▸ Tasks to complete
(1) Copy the DLM and cluster LVM guide word for word, everything from "# Monitor DLM" down to "write lock (exclusive)".
(2) Resume the guide on DLM and cluster LVM, writing on from its last line.

▸ Reading passage
────────────────────────────────────────
OCFS2 reference shown

Step 6: DLM — Distributed Lock Manager

DLM provides distributed locking services for GFS2, OCFS2, and cluster LVM:

cat << 'EOF'
# DLM architecture:
#
# Application (GFS2/clvmd)
#       |
#   dlm_controld (user space daemon)
#       |
#   dlm.ko (kernel module)
#       |
#   Corosync (messaging/membership)
#       |
#   Network to other nodes

# Install and start DLM:
apt-get install -y dlm-controld
systemctl start dlm

# Check DLM status:
dlm_tool status

# List all lockspaces:
dlm_tool ls

# Show lock details for a lockspace:
dlm_tool lockdebug -v myCluster

# Monitor DLM in real time:
dlm_tool monitor
EOF

# Show kernel DLM debug interface
cat << 'EOF'
# DLM kernel debug (on running system):
ls /sys/kernel/debug/dlm/
cat /sys/kernel/debug/dlm/myCluster

# DLM lockspace states:
#   r = read lock
#   w = write lock (exclusive)
#   pr = protected read
#   cw = concurrent write

# DLM in /proc:
cat /proc/misc | grep dlm
EOF

echo "DLM reference complete"

📸 Verified Output:

DLM reference complete

💡 Tip: DLM lockspace names must be unique and match between all cluster nodes. GFS2 uses lock_dlm as its locking protocol with lockspace name matching the cluster name specified in mkfs.gfs2 -t <cluster>:<fs>.

Step 7: Cluster LVM (clvmd) and Fencing Devices

Cluster LVM:

cat << 'EOF'
# Cluster LVM allows multiple nodes to manage shared LVM volumes
# clvmd is the cluster LVM daemon (replaced by lvmlockd in newer systems)

# Install:
apt-get install -y lvm2 lvm2-lockd

# Configure LVM for cluster use (/etc/lvm/lvm.conf):
# locking_type = 3        # (legacy: cluster locking via clvmd)
# use_lvmlockd = 1        # (modern: lvmlockd-based locking)

# Start lvmlockd:
systemctl start lvmlockd

# Initialize VG for shared access:
vgcreate --shared SharedVG /dev/sdb /dev/sdc
vgchange --lockstart SharedVG

# Create LV in shared VG:
lvcreate -L 100G -n data SharedVG

# On secondary nodes, activate VG:
vgchange --lockstart SharedVG
lvchange -ay SharedVG/data

# Check LVM lock state:
lvmlockctl --info
EOF

echo "=== Fencing Devices ==="
────────────────────────────────────────
▸ Supplied information
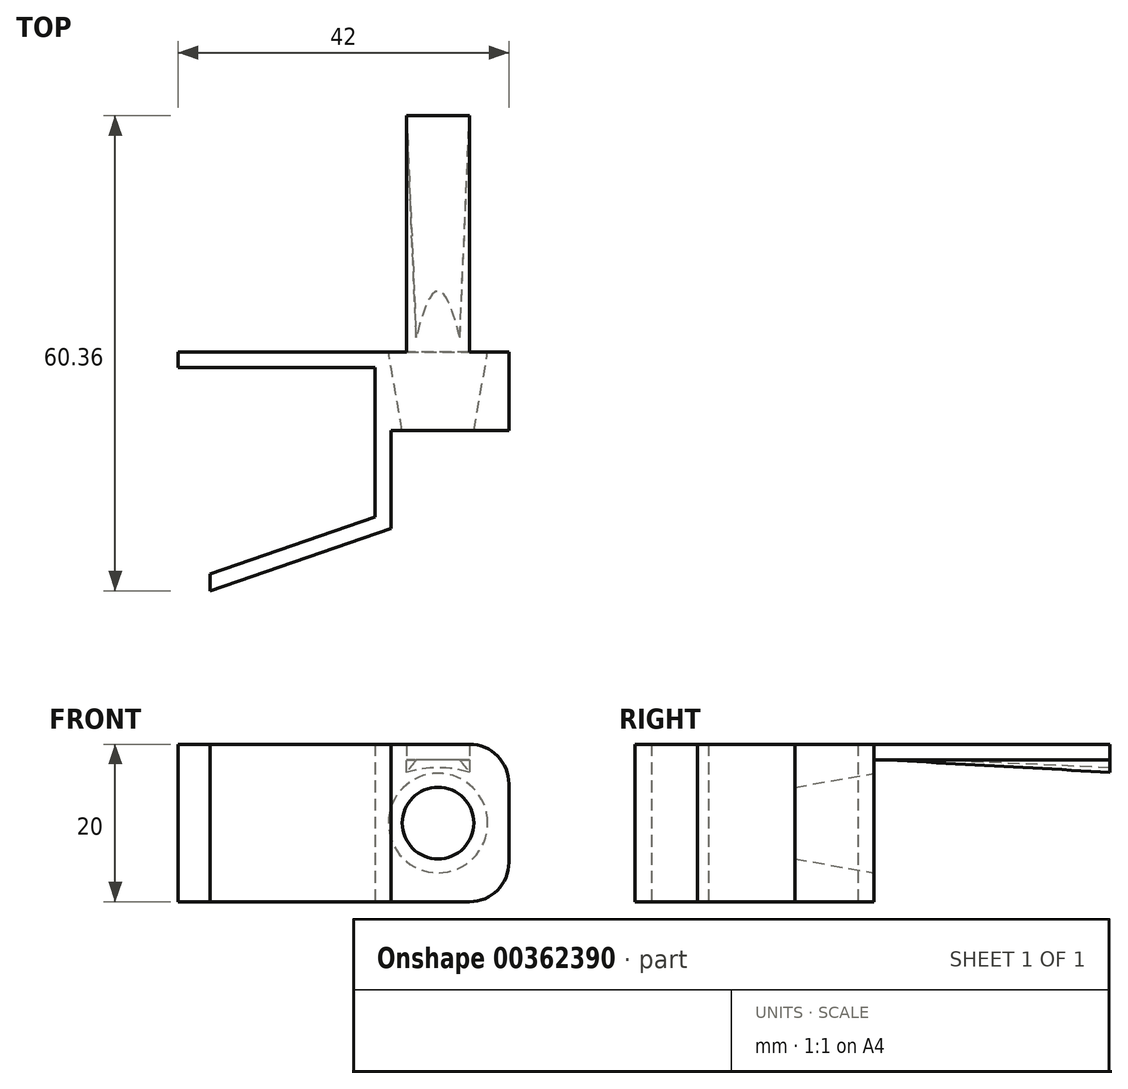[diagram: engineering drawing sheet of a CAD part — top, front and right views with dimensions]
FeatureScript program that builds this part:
────────────────────────────────────────
▸ Expected answers
(1)
# Monitor DLM in real time:
dlm_tool monitor
EOF

# Show kernel DLM debug interface
cat << 'EOF'
# DLM kernel debug (on running system):
ls /sys/kernel/debug/dlm/
cat /sys/kernel/debug/dlm/myCluster

# DLM lockspace states:
#   r = read lock
#   w = write lock (exclusive)

(2)
# Show fence agent options
cat << 'EOF'
# Fencing devices available:

# 1. fence_ipmilan — IPMI/iDRAC/iLO fencing
pcs stonith create fence-node2 fence_ipmilan \
    ip=10.0.0.12 username=admin password=secret \
    pcmk_host_list=node2 lanplus=1 \
    op monitor interval=60s

# 2. fence_xvm — Xen/KVM VM fencing via hypervisor
pcs stonith create fence-vm1 fence_xvm \
    pcmk_host_list=vm-node1 \
    key_file=/etc/cluster/fence_xvm.key

# 3. fence_aws — AWS EC2 instance fencing
pcs stonith create fence-ec2 fence_aws \
    region=us-east-1 \
    access_key=AKID... \
    secret_key=secret... \
    pcmk_host_map="node1:i-0123456789abc;node2:i-0fedcba987654"

# 4. fence_azure_arm — Azure VM fencing
pcs stonith create fence-azure fence_azure_arm \
    username=sp-app-id \
    password=sp-secret \
    subscription_id=sub-id \
    tenant_id=tenant-id \
    resource_group=MyRG

# Test fencing (CAREFUL — this reboots/powers off a node!):
pcs stonith fence node2
stonith_admin --fence node2

# Verify fencing config:
pcs stonith config
EOF

echo "Fencing reference complete"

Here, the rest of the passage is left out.